15. Because the foreseeable development of the world will force us, as Europeans and Germans, to expend much more effort and also more money in the areas of kindergarten, school, higher education as well as professional changes, science and research, it seems desirable to me that we impose some austerity on all these areas.  In the process, transparency to the public will become ever more important.  Without adequate clarification and explanation the trust of the voting public could be lost — and with it the tax-paying citizens' trust in their institutions.  Even today a considerable mistrust is being directed, for example, against the genetic manipulation of useful plants and animals, or that of human stem cells, or against the previously unimaginable manipulations made possible by the rapidly developing but opaque electronic technologies.
Maintaining a distance from politics as is done, for instance, by the Max Planck Society is very understandable to me and I am also quite sympathetic.  But one must make a clear distinction.  I'm referring here to the distance from the everyday, street-corner party politics.  In contrast to this is the responsibility shared by science for the further development of humanity in the 21st century.  This shared responsibility extends from stem-cell research and technology to astrophysics, from climate politics to the possibilities raised by a clash of civilisations.  Because almost any kind of basic research will sooner or later find practical application.  Hans-Ulrich Gumbrecht recently cited refusing to be oriented towards applications as one of the conditions to be thanked for the flowering of German sciences in the 19th century and until 1933.  But he was quite right subsequently to remind us of some of the worst consequences of an application-oriented attitude.

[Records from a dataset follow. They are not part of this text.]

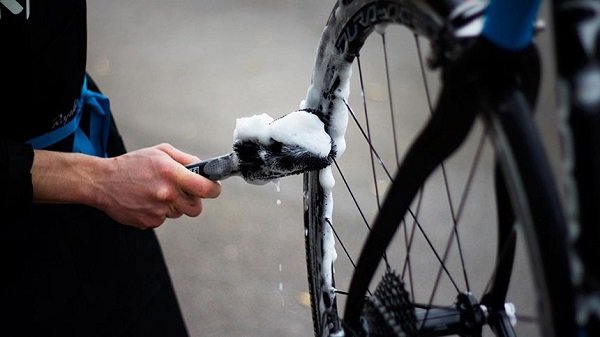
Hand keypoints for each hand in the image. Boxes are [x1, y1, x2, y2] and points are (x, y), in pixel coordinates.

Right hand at [31, 143, 220, 228]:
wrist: (102, 181)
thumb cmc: (132, 164)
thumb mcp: (160, 152)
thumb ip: (185, 159)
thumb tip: (203, 169)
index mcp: (171, 173)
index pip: (206, 189)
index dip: (214, 189)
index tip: (213, 188)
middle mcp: (166, 194)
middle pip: (196, 208)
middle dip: (193, 201)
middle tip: (183, 192)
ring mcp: (157, 210)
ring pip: (179, 213)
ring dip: (174, 205)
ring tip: (156, 192)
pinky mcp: (148, 222)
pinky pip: (163, 219)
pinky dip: (158, 212)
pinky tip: (146, 200)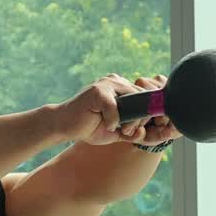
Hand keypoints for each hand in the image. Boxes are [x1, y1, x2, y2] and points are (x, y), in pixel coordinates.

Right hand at [55, 73, 179, 145]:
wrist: (65, 125)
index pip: (146, 98)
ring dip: (129, 120)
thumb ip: (133, 132)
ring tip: (121, 131)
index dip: (150, 115)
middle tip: (129, 133)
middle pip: (142, 98)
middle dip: (141, 119)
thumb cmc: (90, 127)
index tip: (146, 129)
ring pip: (131, 100)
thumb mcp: (116, 132)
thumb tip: (149, 134)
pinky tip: (108, 126)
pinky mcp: (97, 91)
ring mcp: (107, 83)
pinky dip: (113, 120)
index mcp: (123, 89)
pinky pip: (114, 106)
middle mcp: (117, 82)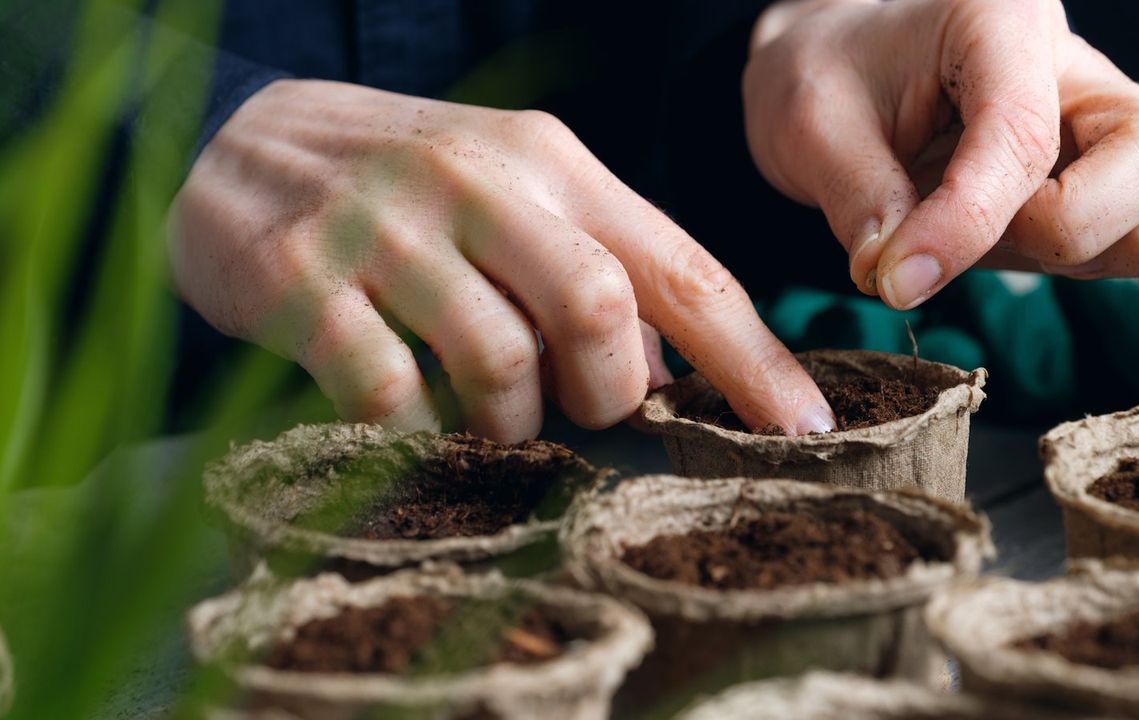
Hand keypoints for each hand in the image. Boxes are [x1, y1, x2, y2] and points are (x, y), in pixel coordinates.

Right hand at [169, 80, 834, 439]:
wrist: (239, 139)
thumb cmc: (407, 186)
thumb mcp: (515, 196)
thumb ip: (594, 268)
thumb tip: (667, 374)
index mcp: (552, 161)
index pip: (679, 266)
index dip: (751, 358)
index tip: (804, 430)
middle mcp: (481, 181)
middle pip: (602, 310)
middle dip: (609, 395)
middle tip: (579, 411)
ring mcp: (388, 227)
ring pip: (501, 361)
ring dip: (512, 423)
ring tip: (489, 418)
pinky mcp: (303, 280)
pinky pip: (391, 393)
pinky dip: (419, 434)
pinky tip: (413, 422)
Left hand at [745, 0, 1138, 308]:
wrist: (840, 62)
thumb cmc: (827, 75)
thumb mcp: (808, 123)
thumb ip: (857, 199)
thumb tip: (903, 279)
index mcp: (999, 22)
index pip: (1023, 137)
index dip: (965, 226)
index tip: (896, 279)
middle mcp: (1078, 66)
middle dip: (1072, 232)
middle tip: (977, 243)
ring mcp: (1109, 122)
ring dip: (1133, 250)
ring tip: (1035, 252)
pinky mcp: (1116, 175)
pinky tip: (1135, 283)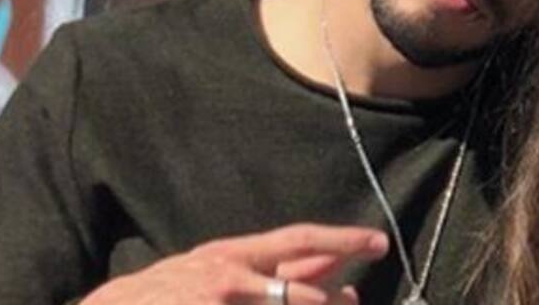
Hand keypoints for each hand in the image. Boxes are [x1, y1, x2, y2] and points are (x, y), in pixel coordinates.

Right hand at [78, 223, 389, 304]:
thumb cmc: (162, 293)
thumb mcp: (209, 270)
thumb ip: (265, 273)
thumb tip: (325, 279)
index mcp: (232, 255)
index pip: (299, 241)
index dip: (342, 240)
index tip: (376, 241)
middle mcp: (232, 277)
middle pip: (303, 290)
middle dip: (335, 299)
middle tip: (356, 300)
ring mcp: (224, 301)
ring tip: (337, 303)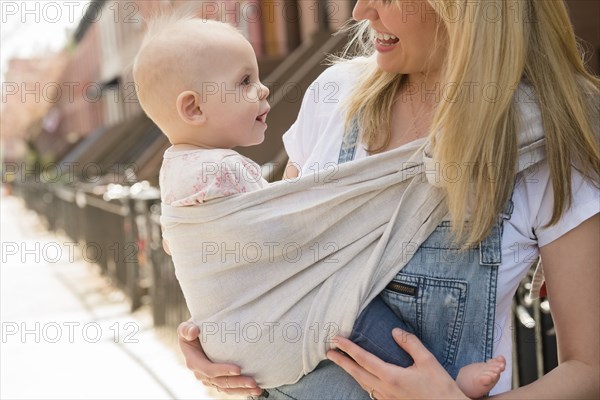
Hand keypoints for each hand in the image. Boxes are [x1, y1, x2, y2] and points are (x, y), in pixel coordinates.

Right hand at [177, 320, 262, 395]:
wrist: (195, 336)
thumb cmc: (192, 330)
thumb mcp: (185, 328)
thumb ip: (187, 329)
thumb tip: (193, 331)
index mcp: (194, 362)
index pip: (209, 369)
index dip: (223, 370)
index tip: (239, 369)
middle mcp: (201, 374)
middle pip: (221, 382)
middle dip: (237, 383)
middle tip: (253, 382)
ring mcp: (210, 379)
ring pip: (226, 388)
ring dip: (242, 390)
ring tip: (258, 389)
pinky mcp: (218, 380)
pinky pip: (229, 388)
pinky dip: (242, 390)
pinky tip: (255, 390)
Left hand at [327, 328, 467, 399]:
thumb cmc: (441, 388)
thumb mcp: (428, 361)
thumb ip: (410, 344)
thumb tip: (394, 331)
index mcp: (392, 377)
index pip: (363, 359)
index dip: (348, 348)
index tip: (336, 339)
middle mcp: (385, 389)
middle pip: (357, 373)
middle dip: (341, 361)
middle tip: (328, 351)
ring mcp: (386, 399)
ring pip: (362, 384)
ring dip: (350, 371)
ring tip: (341, 362)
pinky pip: (371, 392)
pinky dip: (362, 381)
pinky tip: (362, 377)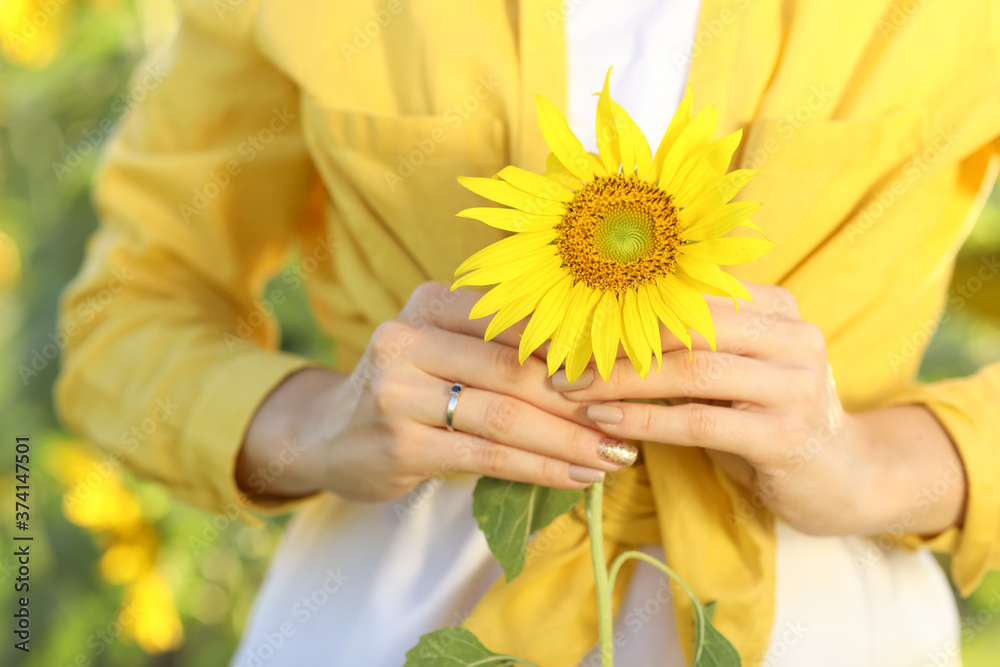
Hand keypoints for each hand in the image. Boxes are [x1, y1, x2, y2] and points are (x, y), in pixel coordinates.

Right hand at [237, 282, 634, 503]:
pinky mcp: (399, 444)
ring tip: (614, 456)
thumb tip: (600, 359)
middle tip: (634, 419)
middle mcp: (408, 337)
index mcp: (430, 302)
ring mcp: (398, 392)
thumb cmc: (407, 388)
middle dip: (584, 399)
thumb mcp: (442, 347)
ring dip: (571, 440)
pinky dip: (540, 469)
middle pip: (517, 368)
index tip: (633, 368)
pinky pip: (487, 457)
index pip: (520, 319)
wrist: (328, 435)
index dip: (580, 345)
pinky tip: (576, 476)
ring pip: (506, 416)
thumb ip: (500, 344)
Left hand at [550, 282, 965, 536]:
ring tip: (572, 390)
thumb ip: (690, 342)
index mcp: (776, 307)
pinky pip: (698, 421)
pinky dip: (644, 420)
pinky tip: (605, 423)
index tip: (570, 317)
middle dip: (616, 341)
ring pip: (690, 370)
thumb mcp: (735, 369)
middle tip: (561, 358)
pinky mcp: (786, 436)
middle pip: (686, 325)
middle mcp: (792, 336)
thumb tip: (600, 324)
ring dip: (621, 381)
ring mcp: (794, 385)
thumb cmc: (769, 417)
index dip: (625, 302)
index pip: (689, 292)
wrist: (843, 478)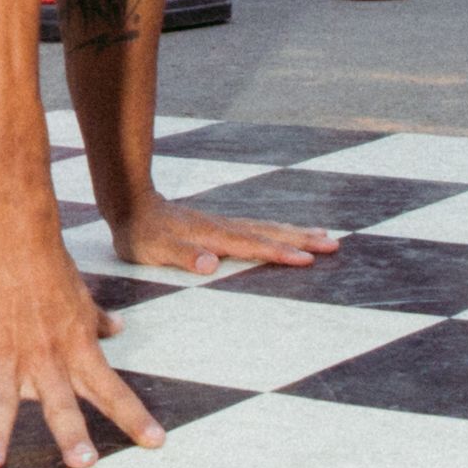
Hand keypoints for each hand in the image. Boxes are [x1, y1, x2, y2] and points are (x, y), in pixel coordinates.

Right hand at [0, 245, 167, 467]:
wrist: (13, 239)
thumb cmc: (49, 266)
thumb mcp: (81, 297)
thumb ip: (97, 320)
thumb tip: (117, 328)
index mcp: (77, 351)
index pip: (113, 390)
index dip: (135, 418)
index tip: (156, 443)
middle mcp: (46, 360)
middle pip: (62, 404)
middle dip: (73, 435)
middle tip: (83, 463)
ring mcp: (7, 358)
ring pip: (3, 401)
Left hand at [109, 193, 340, 279]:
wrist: (131, 205)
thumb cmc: (142, 234)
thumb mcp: (155, 250)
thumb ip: (183, 255)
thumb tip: (211, 262)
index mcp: (214, 236)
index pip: (255, 245)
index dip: (281, 252)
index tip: (308, 258)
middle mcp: (224, 228)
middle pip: (271, 233)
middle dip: (304, 239)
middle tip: (335, 244)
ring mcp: (224, 225)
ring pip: (268, 228)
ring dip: (297, 233)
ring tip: (325, 236)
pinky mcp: (221, 227)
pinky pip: (258, 229)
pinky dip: (279, 231)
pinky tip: (287, 234)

After two world wars, after Auschwitz, after Hiroshima, after a worldwide increase in the numbers of loathsome dictatorships during the 20th century, for the new century what matters to me is that we should be aware of responsibility for the consequences.  I am concerned about the long view, about an ability to make judgements in view of the undesired but still possible consequential effects.
The relationship between basic research and practical application was always self-evident in medicine or in the engineering sciences.  Such relationships will continue to increase.  In the process it could be that the advances of both the international network of basic research and also the likewise interlinked practical applications thereof will be more likely to occur too rapidly than too slowly.  Whatever happens — in any case the MPG and its institutes must continue to belong to the very first class in the new century.  And for this you, ladies and gentlemen, require a solid basis in your own homeland.